= Georg Ludwig von Bar =

Georg Ludwig von Bar (6 January 1701 - 6 August 1767) was a German "secular" canon ("Domherr"), writer and translator.

==Life==
Georg Ludwig von Bar was born in Hanover where Heinrich Sigismund von Bar (1654–1721), his father, was a senior public official ("Geheimrat" / privy counsellor) with responsibility for administering the estates of the semi-divorced Princess Sophie Dorothee of Braunschweig-Celle. Von Bar's mother, born Anna Agnes von Chalon, also came from, an aristocratic family.

He studied Law successively in Utrecht, Heidelberg and Lunéville, before returning to the region of his birth and being appointed canon ("Domherr") at Minden. However, he came into conflict with the Prussian government concerning the rights of the cathedral chapter, and because of this he was obliged to relocate, living between 1729 and 1744 in Osnabrück. Here Archbishop-elector Clemens appointed him to the electoral governing council as a patrimonial seneschal of the (sub-)Prince-Bishopric of Osnabrück where, for historical reasons, and unusually for the Holy Roman Empire, the constitutional structures were configured to acknowledge the existence of both Protestants and Catholics.

In 1744 von Bar removed himself to Hamburg, after which he devoted himself entirely to his writing, inspired by epistolatory and other friendships with contemporary literary figures such as Barthold Heinrich Brockes, Friedrich von Hagedorn and Friedrich Gottlieb Klopstock.

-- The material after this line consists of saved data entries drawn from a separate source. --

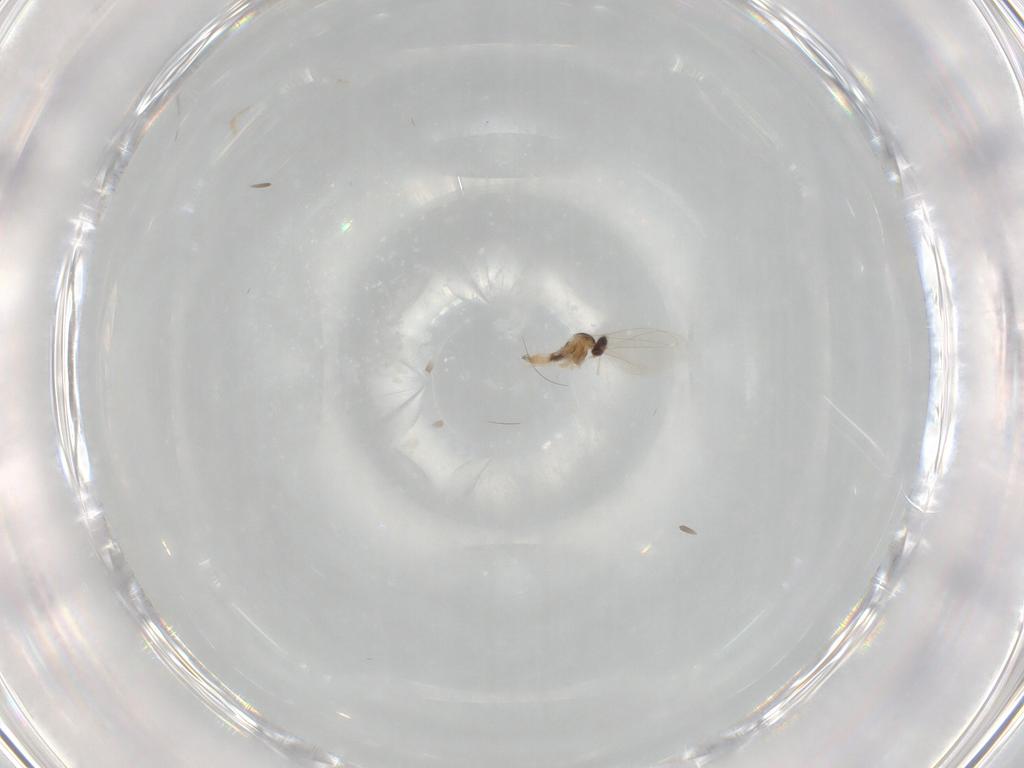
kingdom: Animalia
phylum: Arthropoda
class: Insecta
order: Diptera
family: Cecidomyiidae
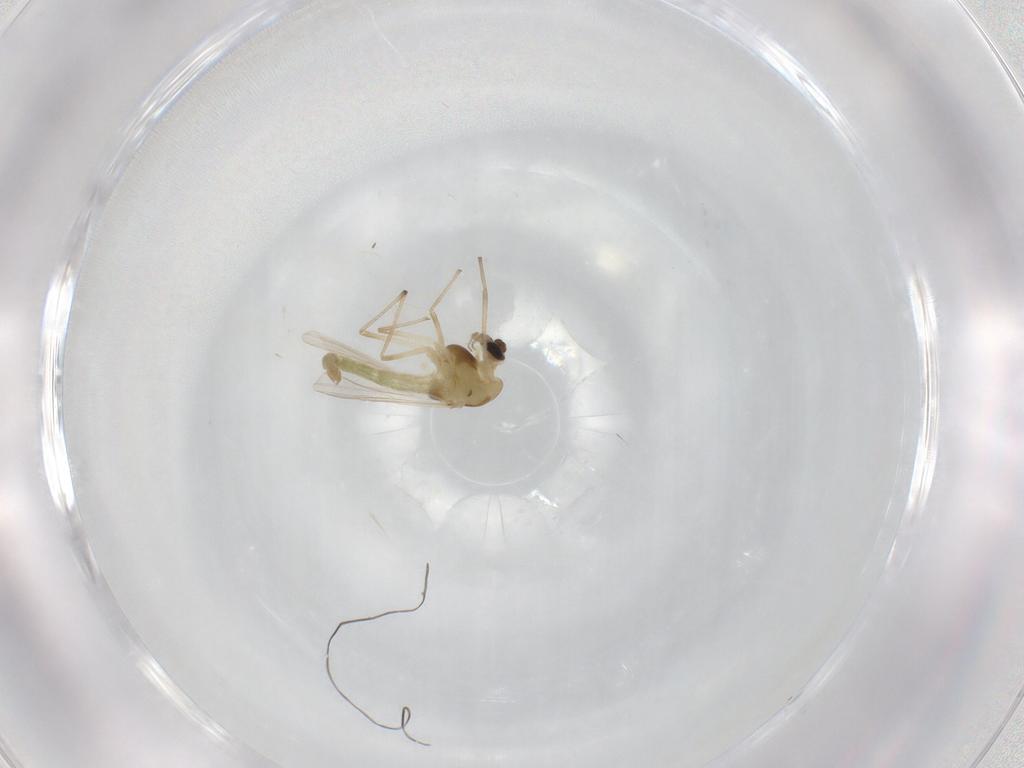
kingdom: Animalia
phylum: Arthropoda
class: Insecta
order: Diptera
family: Chironomidae
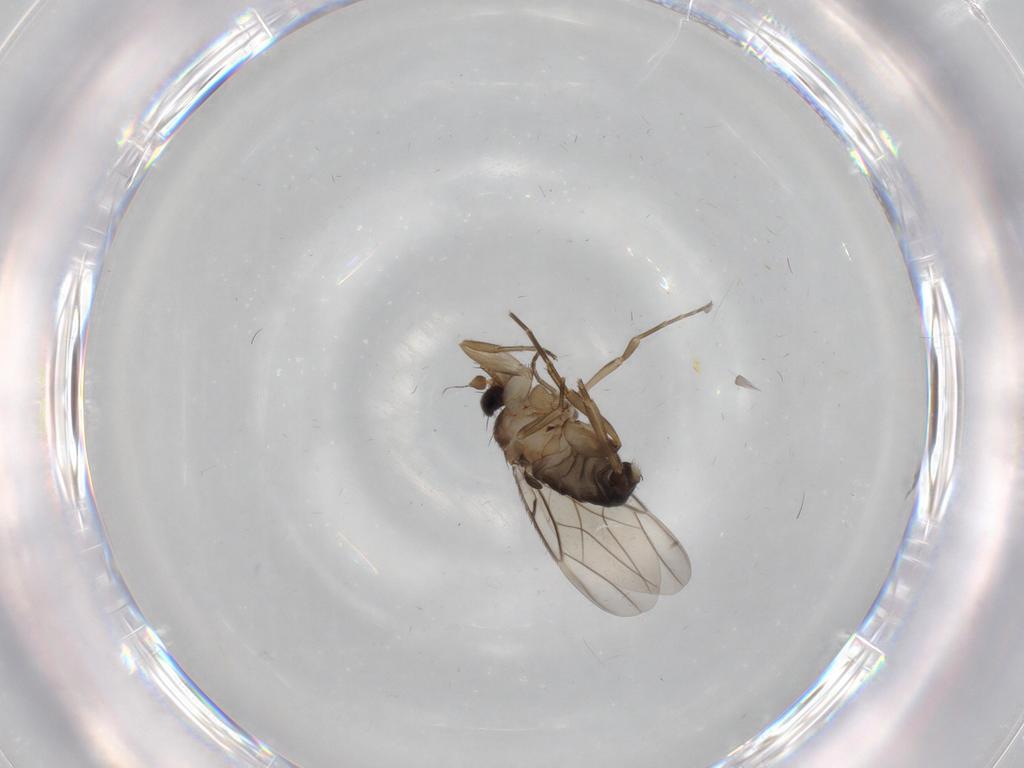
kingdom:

By this time von Bar's reputation already extended well beyond just one region, primarily on account of his "Epîtres diverses sur des sujets diverses", a volume of francophone letters "on diverse matters" which he had published in 1740, and which Christian Gottlieb Lieberkühn subsequently, in 1756, translated into German. On the strength of this volume he has been described in several sources as "the best French poet of the Germans". A particularly influential contemporary critic was the author-philosopher Johann Christoph Gottsched who opined that with this book von Bar had "surpassed the French and their satires".

Georg Ludwig von Bar died on 6 August 1767 at the family estate of Schloss Barenaue in Osnabrück.

==Publisher output (not a complete list)==
- L'Anti-Hegesias. Dialogue en vers sur le suicide. 1762.
- Babiols littéraires et critiques en prose et en vers. Bohn, Hamburg 1760/63 (4 vols.).
- Consolations dans l'infortune. 1758.
- Poetische Werke. Voß, Berlin 1756 (darin die "Epîtres diverses sur des sujets diverses").